How awful.
The young man whose body was found in the landing gear of the US C0-17A leaving the Kabul airport has been identified.
Zaki Aanvari (Zaki Anwari) was a member of the Afghanistan Youth Soccer Team. He tried to flee the Taliban. His body parts were found in the landing gear.
Very sad to hear that one of the youths who tried to leave #Kabul through grabbing the landing gear bay of a #USAF's C-17A transport airplane few days ago was a player of #Afghanistan's National youth soccer team, Zaki Anvari. His body parts was found in the landing gear bay. pic.twitter.com/tsiSuiZTLs
— Babak Taghvaee – Μπάπακ Τακβαίε – بابک تقوایی (@BabakTaghvaee) August 18, 2021
He was just a boy.
One of the youths who tried to leave #Kabul through grabbing the landing gear bay of a #USAF's C-17A transport airplane few days ago was a player of #Afghanistan's National youth soccer team, Zaki Anvari. His body parts was found in the landing gear bay. pic.twitter.com/4BdZs0g8YZ
— Gustakhi (@Gustakhi1) August 18, 2021
Forbes later reported on Zaki Aanvari’s tragic attempt to escape the Taliban.
A member of Afghanistan’s national youth soccer team was among the people who were killed as they tried desperately to cling to a U.S. military plane evacuating people from Kabul, the country’s official sports federation said Thursday.
His name was Zaki Anwari, and he was 17.
On Monday, a crowd of Afghans surged onto the tarmac of the international airport in the frantic scramble to escape a country newly overrun by the Taliban.

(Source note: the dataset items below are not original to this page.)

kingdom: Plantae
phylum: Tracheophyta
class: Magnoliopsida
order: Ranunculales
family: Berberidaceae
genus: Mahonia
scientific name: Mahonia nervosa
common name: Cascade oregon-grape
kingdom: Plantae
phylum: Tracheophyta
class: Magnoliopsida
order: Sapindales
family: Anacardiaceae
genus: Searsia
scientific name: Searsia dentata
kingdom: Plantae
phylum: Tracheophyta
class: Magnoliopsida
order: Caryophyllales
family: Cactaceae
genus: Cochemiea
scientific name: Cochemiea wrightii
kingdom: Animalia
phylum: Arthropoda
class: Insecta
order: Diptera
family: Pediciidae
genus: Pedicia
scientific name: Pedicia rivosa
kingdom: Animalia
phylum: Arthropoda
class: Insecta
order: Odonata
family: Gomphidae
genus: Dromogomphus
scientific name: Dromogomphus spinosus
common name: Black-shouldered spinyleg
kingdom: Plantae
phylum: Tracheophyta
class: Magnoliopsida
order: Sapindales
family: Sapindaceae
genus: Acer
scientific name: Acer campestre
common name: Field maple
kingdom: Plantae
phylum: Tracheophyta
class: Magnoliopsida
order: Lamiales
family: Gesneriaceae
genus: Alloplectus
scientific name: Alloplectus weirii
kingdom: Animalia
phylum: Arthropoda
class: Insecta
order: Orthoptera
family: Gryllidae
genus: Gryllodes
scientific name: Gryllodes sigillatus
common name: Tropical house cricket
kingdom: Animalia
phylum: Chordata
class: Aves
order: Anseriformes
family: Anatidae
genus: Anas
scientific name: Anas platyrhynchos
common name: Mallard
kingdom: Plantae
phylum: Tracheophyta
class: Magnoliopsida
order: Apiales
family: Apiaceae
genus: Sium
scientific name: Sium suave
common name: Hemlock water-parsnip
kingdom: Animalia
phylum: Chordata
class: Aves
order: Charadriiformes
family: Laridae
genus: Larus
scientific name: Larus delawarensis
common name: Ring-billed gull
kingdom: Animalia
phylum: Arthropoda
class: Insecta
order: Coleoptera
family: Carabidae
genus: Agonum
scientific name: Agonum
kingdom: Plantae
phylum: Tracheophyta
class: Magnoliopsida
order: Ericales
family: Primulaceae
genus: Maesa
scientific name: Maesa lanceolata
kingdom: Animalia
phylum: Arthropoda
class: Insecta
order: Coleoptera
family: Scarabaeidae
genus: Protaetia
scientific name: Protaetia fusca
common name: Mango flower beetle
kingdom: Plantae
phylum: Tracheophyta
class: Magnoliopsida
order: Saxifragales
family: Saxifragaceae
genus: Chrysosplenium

In a scene that shocked the world, and in just one wrenching moment encapsulated the chaos of America’s exit from Afghanistan, some of them chased aircraft carrying Americans and tried to climb onto their sides, wings and wheels.
The young soccer player was among them, the federation said.
“Anwari was one of hundreds of young people who wanted to leave the country and, in an incident, fell off an American military plane and died,” the group said in a statement on Facebook.
The sports community of Afghanistan was in grief, the statement said. It wished Zaki a place in heaven and offered a prayer that God grant his family, friends and teammates peace and patience as they mourn.
The federation posted photos of Zaki wearing his team’s red jersey — he was No. 10 — and standing on a soccer field. Another photo showed him in a suit and tie. Beside them were photos of an airborne U.S. military plane with what appeared to be a falling body and a single red rose.